O Zeichen über stürzenden Gewässern,
Wenn die Woog in Silberwolken auffliegt,
Irisbogen, so ist meine Freude.

Der irisierende Bogen, der aus den Wasserteilchen gebildet ist, der Regenbogen, ist zugleich ein Irisbogen, eine Regenbogenhaut, etwas Augenförmiges. Die Welt schaut mit einem spektralen Auge zurück, es berührt sich in diesem Zurückblicken das Gegensätzliche. Aus dieser Begegnung des Gegensätzlichen, aus diesem offenen Blick, findet Hölderlin dann zum Zeichen im Papier, dem Wasserzeichen: er sieht es; nämlich er sieht etwas, das gar nicht zum Text gehört, und aktiviert, belebt dieses Nichtdazugehörende. Das ist sein Blick in die Heterogenität. Im Kommentar zur tragischen Ode spricht Hölderlin von der "Erfahrung und Erkenntniß des Heterogenen", und Empedokles selbst ist der Zauberpunkt des Heterogenen. Um ihn ist es hell. (Seine Richtung ist der Weg zur extremen Helligkeit im Vulkan.) Empedokles öffnet die Augen, er bricht die erste "Innigkeit" auf, zum Fremden hin, so weit als möglich, bis zum "Reinen". Zur Geschichte dieses Sehens gehört, glaube ich, das Wasserzeichen auf Blatt 15 2 des Quartbuchs, in dem der erste Entwurf geschrieben steht.

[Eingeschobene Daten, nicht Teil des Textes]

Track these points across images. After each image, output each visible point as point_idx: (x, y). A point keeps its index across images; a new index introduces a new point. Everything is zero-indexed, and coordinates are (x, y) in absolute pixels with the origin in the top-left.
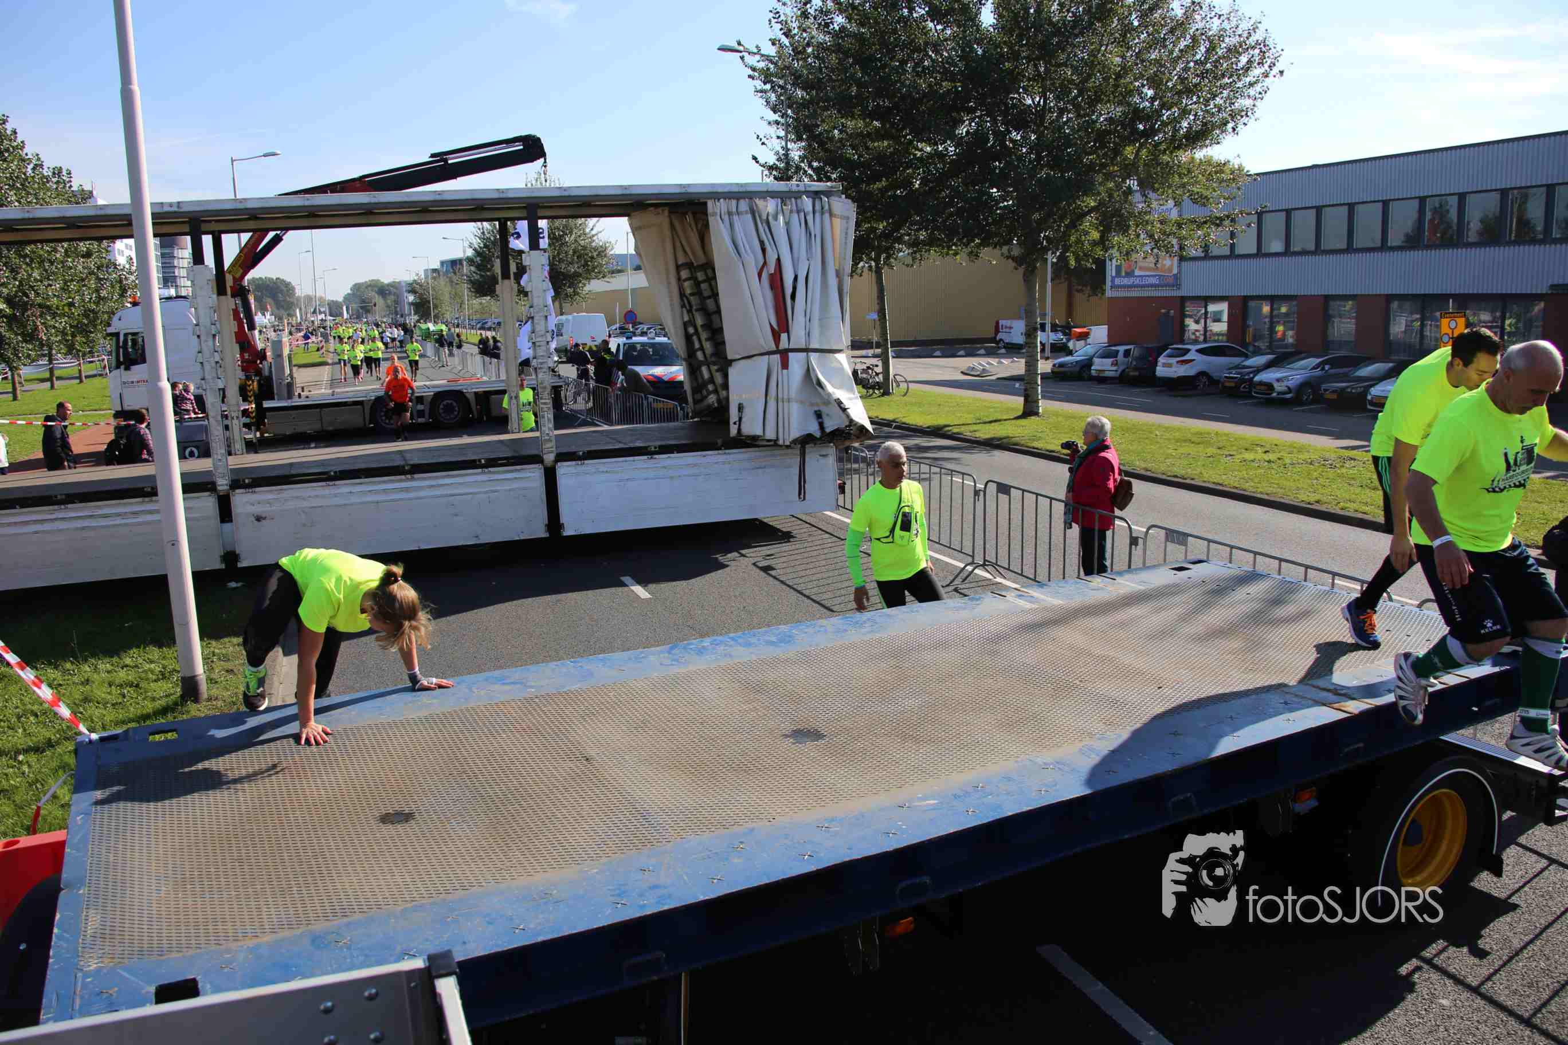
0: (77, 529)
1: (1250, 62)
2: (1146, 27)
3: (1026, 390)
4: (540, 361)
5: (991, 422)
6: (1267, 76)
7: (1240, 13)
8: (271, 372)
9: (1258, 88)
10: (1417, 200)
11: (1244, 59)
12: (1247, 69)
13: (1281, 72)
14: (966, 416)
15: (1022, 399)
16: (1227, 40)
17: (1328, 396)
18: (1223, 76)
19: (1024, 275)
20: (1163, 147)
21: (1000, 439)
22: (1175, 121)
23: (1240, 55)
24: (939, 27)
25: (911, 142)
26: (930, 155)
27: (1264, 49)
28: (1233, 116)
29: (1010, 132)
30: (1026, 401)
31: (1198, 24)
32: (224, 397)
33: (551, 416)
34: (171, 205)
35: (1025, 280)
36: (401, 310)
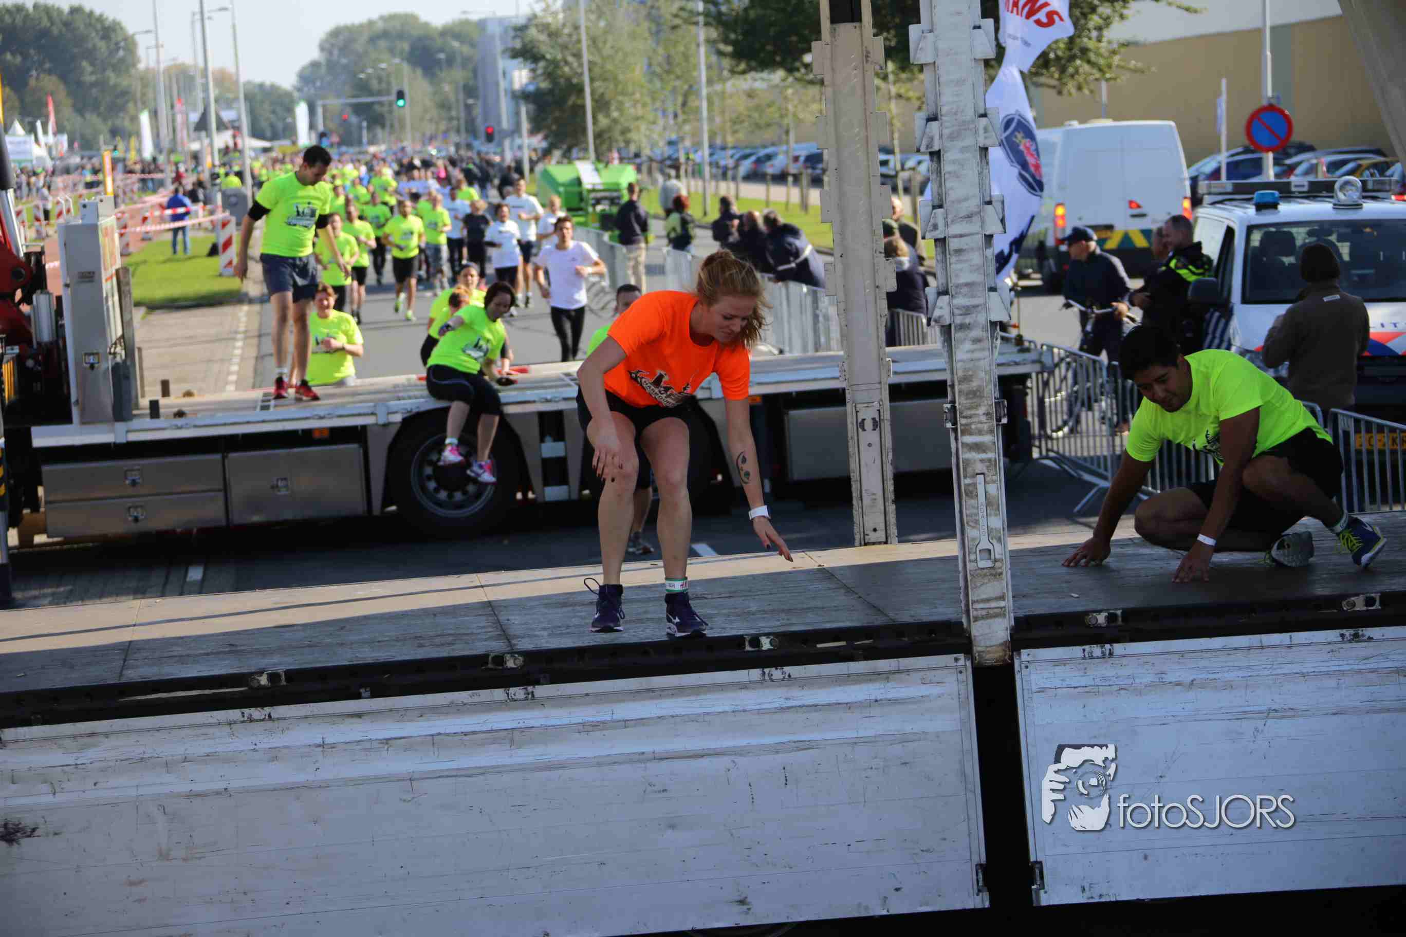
4: (960, 301)
8: (59, 329)
33: (997, 489)
36: (486, 120)
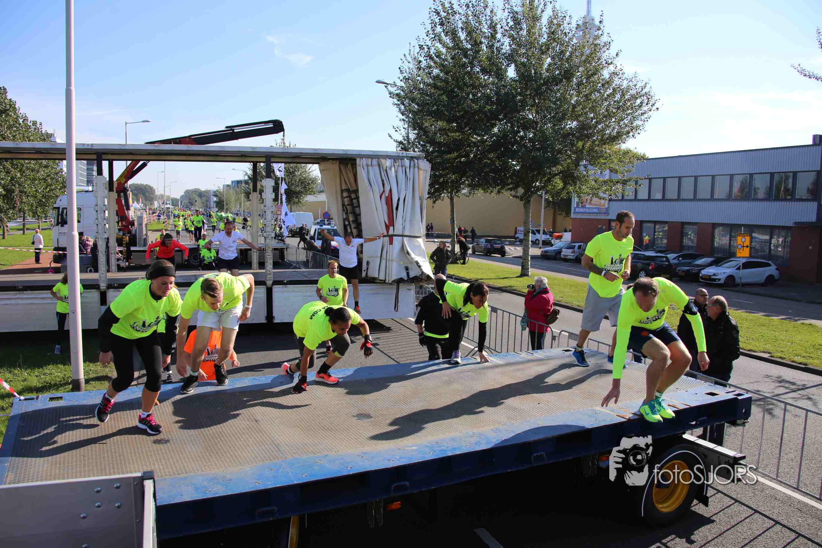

Ach ja, Bachwindung. Ach ja, Blitzbeginn. Ach ja, Himmelslicht. So beginnt ein Gedicht wohl; wie wenn es sich zur Begegnung bringen würde, zur Befreiung von sich selbst, eine Art: schau, dort! Ich kenne viele Gedichte, die so beginnen; unvergleichlich. Sie kommen los von dieser Macht des Ich und halten sich offen.